Records for the task Start Marker

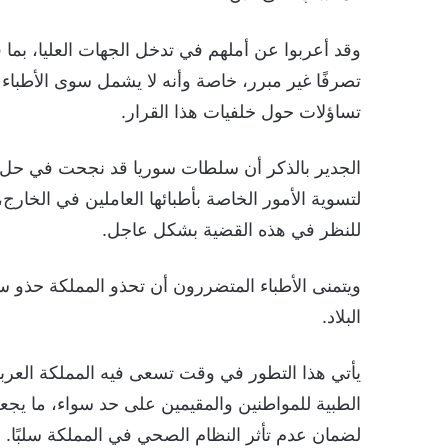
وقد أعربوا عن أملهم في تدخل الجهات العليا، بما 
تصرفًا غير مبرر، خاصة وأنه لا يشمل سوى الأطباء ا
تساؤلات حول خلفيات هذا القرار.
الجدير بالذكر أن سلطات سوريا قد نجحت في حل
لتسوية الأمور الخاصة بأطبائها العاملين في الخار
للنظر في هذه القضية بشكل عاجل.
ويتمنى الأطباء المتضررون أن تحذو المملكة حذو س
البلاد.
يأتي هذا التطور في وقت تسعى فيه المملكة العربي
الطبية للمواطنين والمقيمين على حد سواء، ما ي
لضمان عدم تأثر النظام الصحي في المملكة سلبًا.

Records for the task End Marker
Records for the task Start Marker

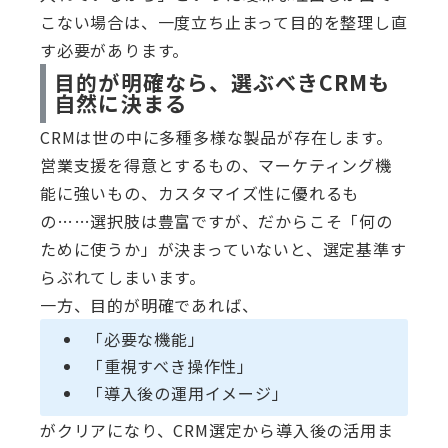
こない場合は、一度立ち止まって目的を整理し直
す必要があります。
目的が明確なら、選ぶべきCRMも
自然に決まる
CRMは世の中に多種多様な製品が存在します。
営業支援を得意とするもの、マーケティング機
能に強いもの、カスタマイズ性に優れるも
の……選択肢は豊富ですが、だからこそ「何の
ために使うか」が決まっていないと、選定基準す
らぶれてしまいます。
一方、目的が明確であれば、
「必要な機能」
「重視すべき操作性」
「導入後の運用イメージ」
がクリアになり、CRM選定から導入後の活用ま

Records for the task End Marker

How many lines in the material above contain the string "الأطباء"? Reply with the number alone.

* Answer to the exercise
2